[Layout element entries]
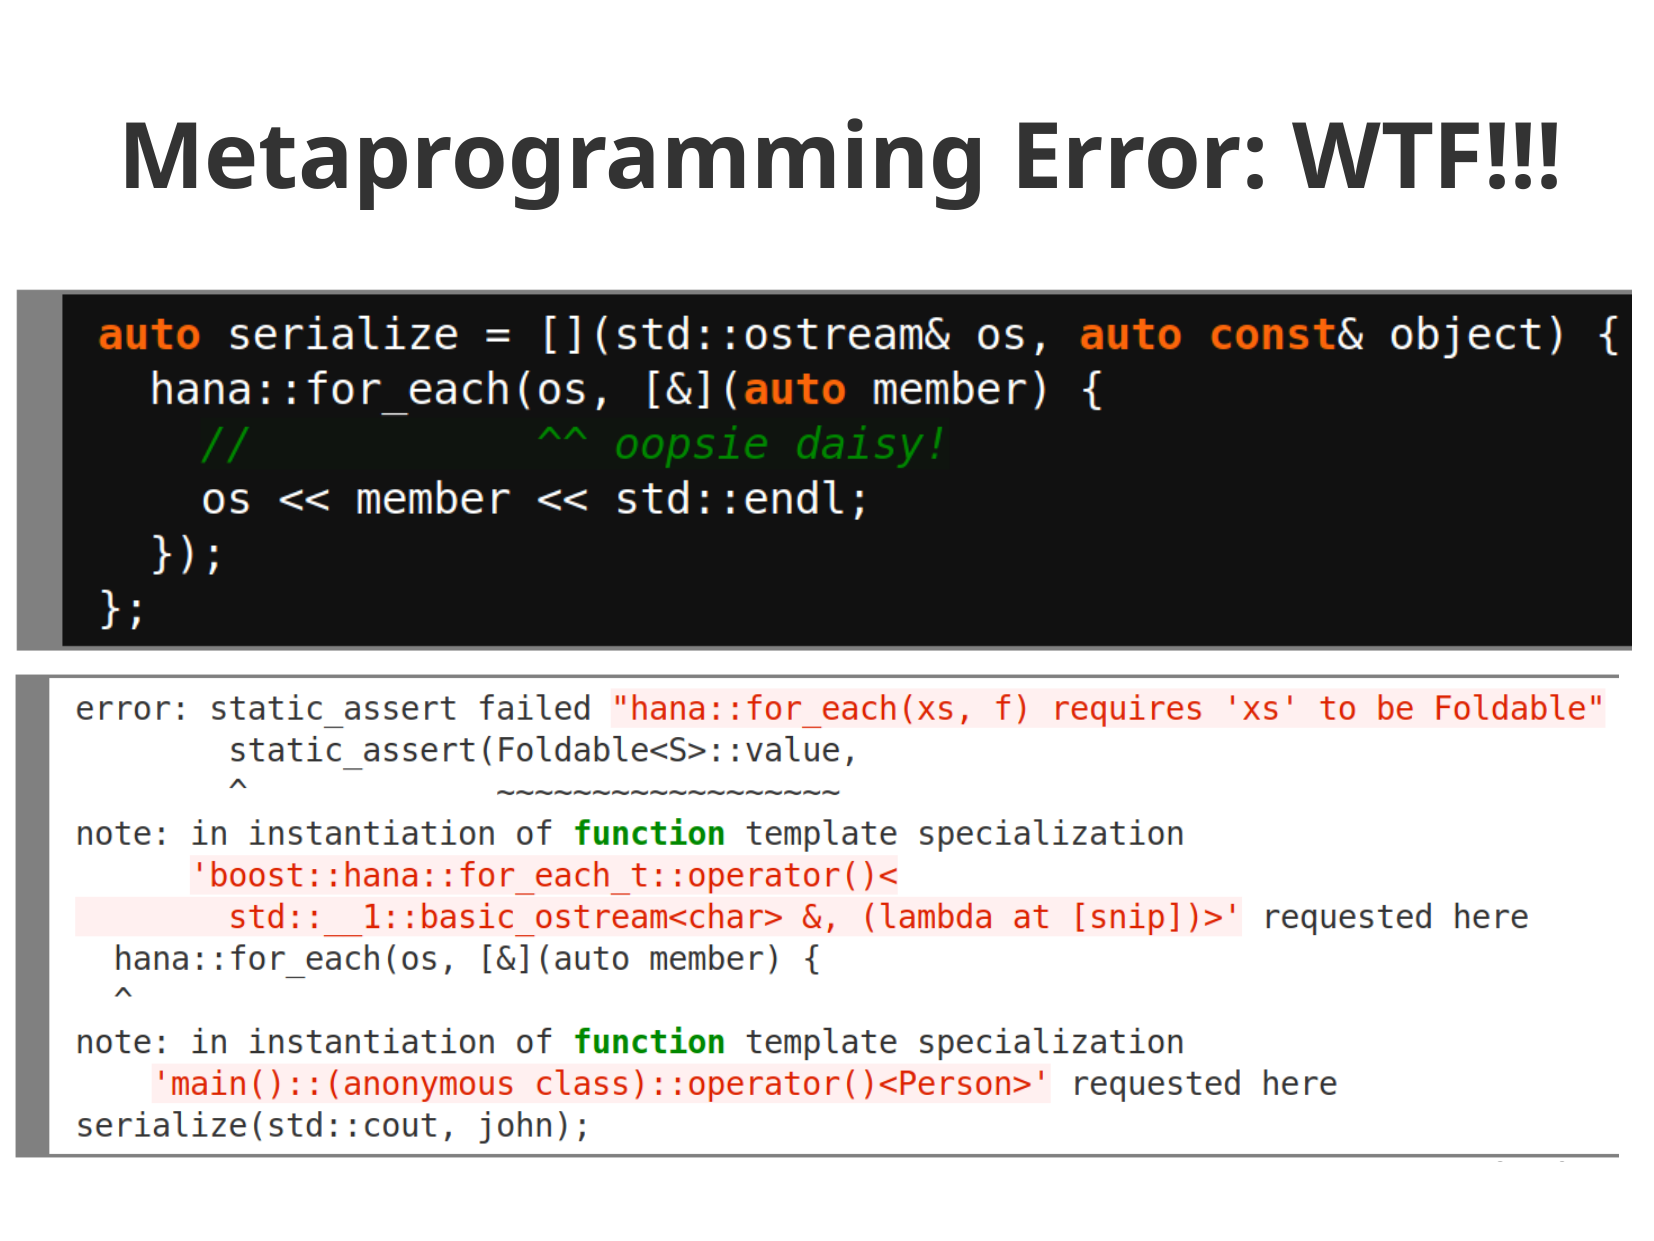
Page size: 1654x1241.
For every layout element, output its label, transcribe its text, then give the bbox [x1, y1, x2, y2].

picture [10, 670, 1619, 1161]
picture [11, 284, 1632, 661]
title Metaprogramming Error: WTF!!! [118, 49, 1571, 257]
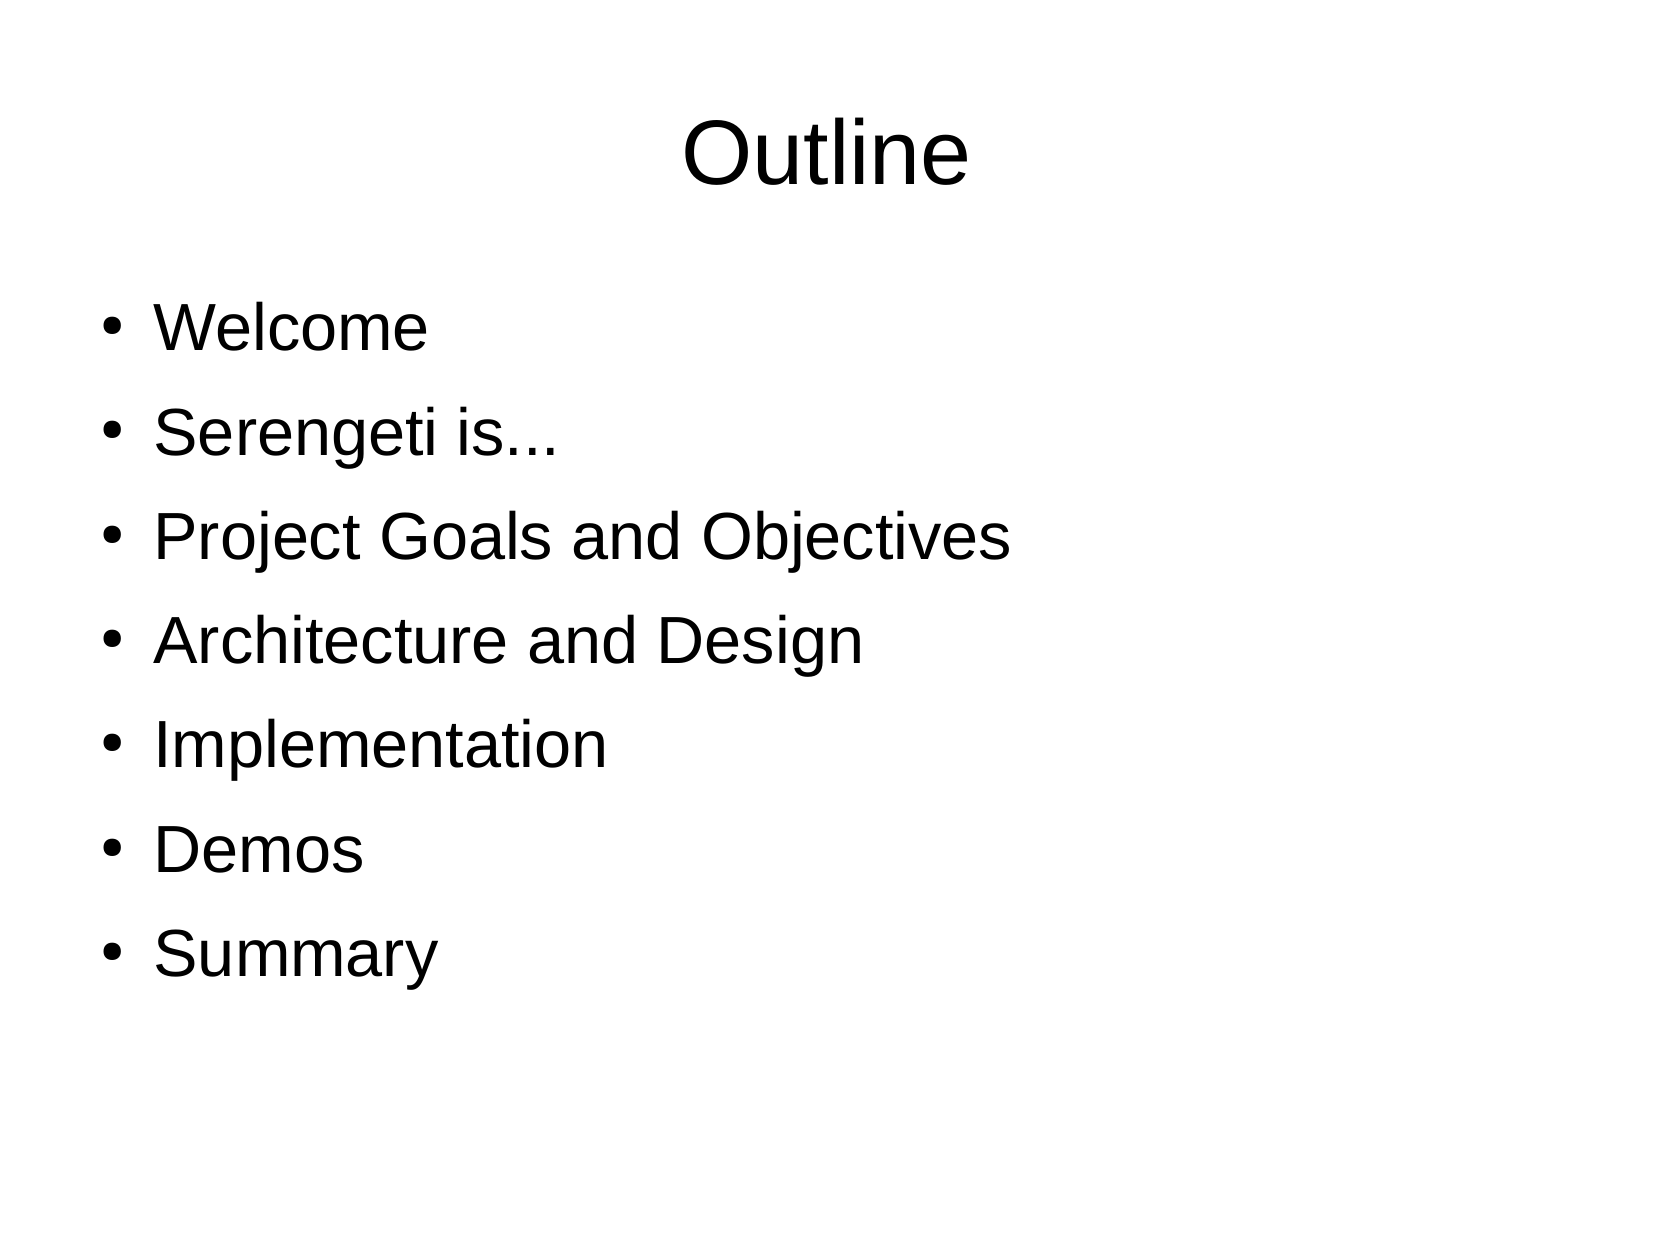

**PROBLEM TO WORK ON**
Please rewrite the entries with "transcribe" replaced by "copy out" and everything else left unchanged. Leave the pictures out of your answer.

**RESULT**
Page size: 1654x1241.
For every layout element, output its label, copy out its text, then give the bbox [x1, y1, x2, y2].

picture [10, 670, 1619, 1161]
picture [11, 284, 1632, 661]
title Metaprogramming Error: WTF!!! [118, 49, 1571, 257]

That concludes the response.